_STATED EXERCISE_
Reproduce the lines between the line holding "text Müminin dikkat" and the line holding "subtitle İŞ HAYATINDA", inclusive, and replace "gündelik" with "günlük". Leave all other text in those lines unchanged.

_EXERCISE MATERIAL_
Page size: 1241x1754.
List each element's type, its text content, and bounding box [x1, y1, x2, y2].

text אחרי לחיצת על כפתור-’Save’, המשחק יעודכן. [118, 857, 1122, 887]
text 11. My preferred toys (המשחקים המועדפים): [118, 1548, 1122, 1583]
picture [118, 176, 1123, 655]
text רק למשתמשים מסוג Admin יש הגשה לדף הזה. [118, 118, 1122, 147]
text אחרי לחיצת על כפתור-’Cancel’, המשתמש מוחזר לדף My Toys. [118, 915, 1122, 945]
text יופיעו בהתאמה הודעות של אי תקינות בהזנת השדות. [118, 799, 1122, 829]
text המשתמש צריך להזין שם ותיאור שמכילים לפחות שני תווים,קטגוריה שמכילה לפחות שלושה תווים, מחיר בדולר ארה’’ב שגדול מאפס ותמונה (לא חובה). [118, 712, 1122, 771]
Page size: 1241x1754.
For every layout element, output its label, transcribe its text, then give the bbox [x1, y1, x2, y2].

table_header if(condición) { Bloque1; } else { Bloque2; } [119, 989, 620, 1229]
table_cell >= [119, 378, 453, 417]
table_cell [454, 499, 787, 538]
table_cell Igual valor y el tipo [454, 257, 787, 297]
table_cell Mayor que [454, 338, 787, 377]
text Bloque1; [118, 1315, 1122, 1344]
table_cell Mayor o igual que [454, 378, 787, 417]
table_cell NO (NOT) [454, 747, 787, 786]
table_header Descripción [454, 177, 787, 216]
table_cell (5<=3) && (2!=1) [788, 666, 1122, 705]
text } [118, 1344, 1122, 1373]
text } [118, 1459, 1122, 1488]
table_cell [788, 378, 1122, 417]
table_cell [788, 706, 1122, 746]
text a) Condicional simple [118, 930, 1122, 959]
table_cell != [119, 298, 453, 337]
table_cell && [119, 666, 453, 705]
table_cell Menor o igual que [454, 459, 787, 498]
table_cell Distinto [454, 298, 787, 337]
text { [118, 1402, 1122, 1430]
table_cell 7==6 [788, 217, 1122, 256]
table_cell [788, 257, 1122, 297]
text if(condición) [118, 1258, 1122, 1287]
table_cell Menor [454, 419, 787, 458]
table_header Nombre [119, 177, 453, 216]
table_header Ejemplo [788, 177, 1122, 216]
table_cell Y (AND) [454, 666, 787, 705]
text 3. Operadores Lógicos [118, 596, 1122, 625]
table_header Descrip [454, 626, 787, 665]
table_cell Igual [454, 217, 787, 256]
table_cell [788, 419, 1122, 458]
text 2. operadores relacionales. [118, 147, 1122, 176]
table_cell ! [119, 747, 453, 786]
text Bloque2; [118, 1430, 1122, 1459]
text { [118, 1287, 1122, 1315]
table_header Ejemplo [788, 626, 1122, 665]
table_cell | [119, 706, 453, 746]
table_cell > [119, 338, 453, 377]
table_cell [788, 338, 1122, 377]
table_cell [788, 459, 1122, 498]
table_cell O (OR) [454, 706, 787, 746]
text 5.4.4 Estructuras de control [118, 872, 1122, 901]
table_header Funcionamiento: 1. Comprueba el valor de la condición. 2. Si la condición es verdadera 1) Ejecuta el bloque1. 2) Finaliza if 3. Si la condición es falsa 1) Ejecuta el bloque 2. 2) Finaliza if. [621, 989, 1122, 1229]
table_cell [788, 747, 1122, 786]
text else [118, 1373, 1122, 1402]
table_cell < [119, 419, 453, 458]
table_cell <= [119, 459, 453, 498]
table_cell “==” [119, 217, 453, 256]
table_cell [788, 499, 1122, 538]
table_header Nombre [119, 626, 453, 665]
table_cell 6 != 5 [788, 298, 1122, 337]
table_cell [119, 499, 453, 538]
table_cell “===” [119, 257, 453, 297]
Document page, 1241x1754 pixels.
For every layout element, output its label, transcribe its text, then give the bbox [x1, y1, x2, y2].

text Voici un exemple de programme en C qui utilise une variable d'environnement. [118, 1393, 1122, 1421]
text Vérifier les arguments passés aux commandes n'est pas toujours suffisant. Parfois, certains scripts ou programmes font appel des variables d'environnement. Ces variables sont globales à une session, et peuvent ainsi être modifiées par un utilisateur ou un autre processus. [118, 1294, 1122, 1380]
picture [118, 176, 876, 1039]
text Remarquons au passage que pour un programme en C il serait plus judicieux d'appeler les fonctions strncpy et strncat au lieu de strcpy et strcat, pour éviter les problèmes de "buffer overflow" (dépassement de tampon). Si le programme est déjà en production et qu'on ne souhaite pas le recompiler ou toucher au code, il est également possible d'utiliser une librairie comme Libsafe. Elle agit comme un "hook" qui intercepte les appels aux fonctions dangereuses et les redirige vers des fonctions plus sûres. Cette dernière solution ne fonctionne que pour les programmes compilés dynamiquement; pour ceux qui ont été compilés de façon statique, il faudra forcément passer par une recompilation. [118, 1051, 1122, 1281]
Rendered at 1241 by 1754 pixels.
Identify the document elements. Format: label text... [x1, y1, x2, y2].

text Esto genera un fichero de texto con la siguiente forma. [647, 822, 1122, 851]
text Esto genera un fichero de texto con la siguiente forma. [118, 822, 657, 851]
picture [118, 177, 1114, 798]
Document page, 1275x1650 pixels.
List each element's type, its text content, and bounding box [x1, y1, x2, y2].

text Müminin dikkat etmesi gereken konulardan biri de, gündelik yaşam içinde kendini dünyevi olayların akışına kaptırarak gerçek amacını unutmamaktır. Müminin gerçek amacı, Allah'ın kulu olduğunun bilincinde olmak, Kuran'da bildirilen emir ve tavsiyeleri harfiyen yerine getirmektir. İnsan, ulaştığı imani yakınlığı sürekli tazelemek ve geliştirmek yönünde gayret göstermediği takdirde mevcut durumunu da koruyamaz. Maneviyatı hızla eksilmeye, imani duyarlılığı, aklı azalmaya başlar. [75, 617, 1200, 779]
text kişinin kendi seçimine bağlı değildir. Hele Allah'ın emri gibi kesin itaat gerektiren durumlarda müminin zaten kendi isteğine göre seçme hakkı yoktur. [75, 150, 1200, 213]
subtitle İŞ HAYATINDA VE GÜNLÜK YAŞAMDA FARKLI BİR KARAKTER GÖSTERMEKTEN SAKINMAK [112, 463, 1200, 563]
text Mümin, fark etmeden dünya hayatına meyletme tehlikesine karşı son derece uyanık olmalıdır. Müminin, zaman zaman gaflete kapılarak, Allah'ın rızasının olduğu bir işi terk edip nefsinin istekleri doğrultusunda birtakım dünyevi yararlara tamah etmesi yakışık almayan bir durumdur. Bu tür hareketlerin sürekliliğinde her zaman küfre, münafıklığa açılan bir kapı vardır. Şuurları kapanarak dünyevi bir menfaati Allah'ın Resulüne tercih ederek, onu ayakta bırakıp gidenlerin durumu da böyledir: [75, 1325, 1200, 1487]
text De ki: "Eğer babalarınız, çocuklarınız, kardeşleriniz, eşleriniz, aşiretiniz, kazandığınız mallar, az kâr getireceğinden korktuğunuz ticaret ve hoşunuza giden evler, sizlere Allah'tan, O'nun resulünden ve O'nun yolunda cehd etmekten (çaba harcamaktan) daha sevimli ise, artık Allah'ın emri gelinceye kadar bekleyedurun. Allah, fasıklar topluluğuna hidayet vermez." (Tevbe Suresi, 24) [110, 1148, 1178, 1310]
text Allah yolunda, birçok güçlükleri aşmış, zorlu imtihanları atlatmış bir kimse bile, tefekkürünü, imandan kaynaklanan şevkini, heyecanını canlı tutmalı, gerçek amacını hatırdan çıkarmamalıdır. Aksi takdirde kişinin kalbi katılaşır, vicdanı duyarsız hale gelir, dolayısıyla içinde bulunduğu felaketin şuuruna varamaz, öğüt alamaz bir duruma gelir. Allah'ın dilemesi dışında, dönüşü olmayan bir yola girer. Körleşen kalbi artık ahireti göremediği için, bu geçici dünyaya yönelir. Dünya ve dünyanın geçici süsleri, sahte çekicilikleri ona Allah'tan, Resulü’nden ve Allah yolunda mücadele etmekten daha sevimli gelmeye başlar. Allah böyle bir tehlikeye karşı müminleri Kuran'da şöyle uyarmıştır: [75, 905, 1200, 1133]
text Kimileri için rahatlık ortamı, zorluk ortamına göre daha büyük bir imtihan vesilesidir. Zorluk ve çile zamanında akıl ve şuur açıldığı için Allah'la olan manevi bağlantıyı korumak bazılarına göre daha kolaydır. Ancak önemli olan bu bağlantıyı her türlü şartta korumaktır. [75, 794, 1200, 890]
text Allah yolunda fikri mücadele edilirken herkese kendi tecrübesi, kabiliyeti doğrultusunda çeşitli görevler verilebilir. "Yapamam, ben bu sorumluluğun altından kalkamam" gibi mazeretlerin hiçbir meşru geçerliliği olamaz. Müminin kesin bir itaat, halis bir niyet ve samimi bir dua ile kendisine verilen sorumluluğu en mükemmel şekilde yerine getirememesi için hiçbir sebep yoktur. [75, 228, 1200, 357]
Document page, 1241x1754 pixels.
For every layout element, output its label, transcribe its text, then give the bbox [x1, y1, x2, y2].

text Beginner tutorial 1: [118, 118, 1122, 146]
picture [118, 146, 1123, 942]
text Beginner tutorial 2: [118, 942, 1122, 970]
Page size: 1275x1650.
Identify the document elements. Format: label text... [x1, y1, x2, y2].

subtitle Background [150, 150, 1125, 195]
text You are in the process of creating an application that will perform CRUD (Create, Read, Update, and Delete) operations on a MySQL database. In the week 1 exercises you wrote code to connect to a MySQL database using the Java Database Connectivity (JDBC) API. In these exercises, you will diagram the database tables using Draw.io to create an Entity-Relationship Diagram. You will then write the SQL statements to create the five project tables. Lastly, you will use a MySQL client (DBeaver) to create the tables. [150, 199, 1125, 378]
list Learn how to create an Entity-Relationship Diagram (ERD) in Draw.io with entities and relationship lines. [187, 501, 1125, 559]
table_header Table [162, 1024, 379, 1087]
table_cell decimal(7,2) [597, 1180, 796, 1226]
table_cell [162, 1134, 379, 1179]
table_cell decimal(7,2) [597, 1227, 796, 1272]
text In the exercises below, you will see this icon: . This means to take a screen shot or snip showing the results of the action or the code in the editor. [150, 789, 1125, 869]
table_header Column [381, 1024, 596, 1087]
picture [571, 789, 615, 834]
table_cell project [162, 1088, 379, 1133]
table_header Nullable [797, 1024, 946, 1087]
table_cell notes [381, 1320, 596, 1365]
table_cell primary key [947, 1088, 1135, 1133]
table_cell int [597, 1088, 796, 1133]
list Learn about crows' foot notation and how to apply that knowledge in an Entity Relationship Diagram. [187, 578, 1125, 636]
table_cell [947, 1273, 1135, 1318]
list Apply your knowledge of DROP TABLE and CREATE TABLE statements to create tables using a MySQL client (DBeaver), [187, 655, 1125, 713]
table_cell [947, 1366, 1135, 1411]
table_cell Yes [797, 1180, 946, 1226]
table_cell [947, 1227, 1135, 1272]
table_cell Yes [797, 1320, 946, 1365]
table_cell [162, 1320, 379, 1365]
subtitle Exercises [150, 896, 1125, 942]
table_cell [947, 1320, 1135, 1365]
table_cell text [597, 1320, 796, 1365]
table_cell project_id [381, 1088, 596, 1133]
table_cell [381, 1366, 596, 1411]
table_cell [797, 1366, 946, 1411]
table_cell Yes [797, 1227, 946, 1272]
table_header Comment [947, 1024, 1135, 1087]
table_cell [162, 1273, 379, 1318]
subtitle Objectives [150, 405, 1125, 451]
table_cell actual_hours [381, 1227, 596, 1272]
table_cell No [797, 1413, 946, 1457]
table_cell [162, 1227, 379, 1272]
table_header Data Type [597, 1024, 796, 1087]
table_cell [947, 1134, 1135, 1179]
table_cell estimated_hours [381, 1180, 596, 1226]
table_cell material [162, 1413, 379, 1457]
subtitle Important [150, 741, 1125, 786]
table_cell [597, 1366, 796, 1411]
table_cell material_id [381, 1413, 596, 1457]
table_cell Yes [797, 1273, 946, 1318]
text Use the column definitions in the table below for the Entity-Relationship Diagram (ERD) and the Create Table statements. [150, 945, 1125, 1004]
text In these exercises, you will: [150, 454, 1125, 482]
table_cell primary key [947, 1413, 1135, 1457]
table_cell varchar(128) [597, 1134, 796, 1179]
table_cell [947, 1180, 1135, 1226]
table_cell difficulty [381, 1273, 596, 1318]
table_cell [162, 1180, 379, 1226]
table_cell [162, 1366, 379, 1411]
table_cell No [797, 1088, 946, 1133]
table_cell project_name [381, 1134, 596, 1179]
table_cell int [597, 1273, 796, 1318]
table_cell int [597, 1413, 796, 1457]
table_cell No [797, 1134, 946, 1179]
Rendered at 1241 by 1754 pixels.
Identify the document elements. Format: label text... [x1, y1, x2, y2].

_SOLUTION TO THIS EXERCISE_
text Müminin dikkat etmesi gereken konulardan biri de, günlük yaşam içinde kendini dünyevi olayların akışına kaptırarak gerçek amacını unutmamaktır. Müminin gerçek amacı, Allah'ın kulu olduğunun bilincinde olmak, Kuran'da bildirilen emir ve tavsiyeleri harfiyen yerine getirmektir. İnsan, ulaştığı imani yakınlığı sürekli tazelemek ve geliştirmek yönünde gayret göstermediği takdirde mevcut durumunu da koruyamaz. Maneviyatı hızla eksilmeye, imani duyarlılığı, aklı azalmaya başlar. [75, 617, 1200, 779]
text kişinin kendi seçimine bağlı değildir. Hele Allah'ın emri gibi kesin itaat gerektiren durumlarda müminin zaten kendi isteğine göre seçme hakkı yoktur. [75, 150, 1200, 213]
subtitle İŞ HAYATINDA VE GÜNLÜK YAŞAMDA FARKLI BİR KARAKTER GÖSTERMEKTEN SAKINMAK [112, 463, 1200, 563]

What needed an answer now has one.